(Dataset entries)
• • • •

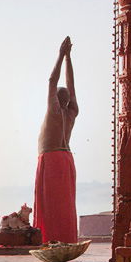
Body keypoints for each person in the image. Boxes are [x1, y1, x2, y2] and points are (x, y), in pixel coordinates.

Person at [34, 36, 79, 243]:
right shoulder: (72, 112)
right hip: (66, 158)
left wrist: (61, 55)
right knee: (65, 204)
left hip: (52, 159)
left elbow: (53, 81)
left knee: (50, 205)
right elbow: (71, 86)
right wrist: (70, 59)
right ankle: (67, 239)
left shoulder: (54, 111)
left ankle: (51, 239)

• • • •

Work item:
A faithful, word-for-word copy of the records above, pictures left out, is the answer.

Answer section:
Body keypoints for each person in the image. Boxes are [x1, y1, x2, y2] and points are (x, y), in pixel coordinates.

Person at [34, 36, 79, 243]:
right shoulder: (72, 112)
right hip: (66, 158)
left wrist: (61, 55)
right knee: (65, 204)
left hip: (52, 159)
left elbow: (53, 81)
left knee: (50, 205)
right elbow: (71, 86)
right wrist: (70, 59)
right ankle: (67, 239)
left shoulder: (54, 111)
left ankle: (51, 239)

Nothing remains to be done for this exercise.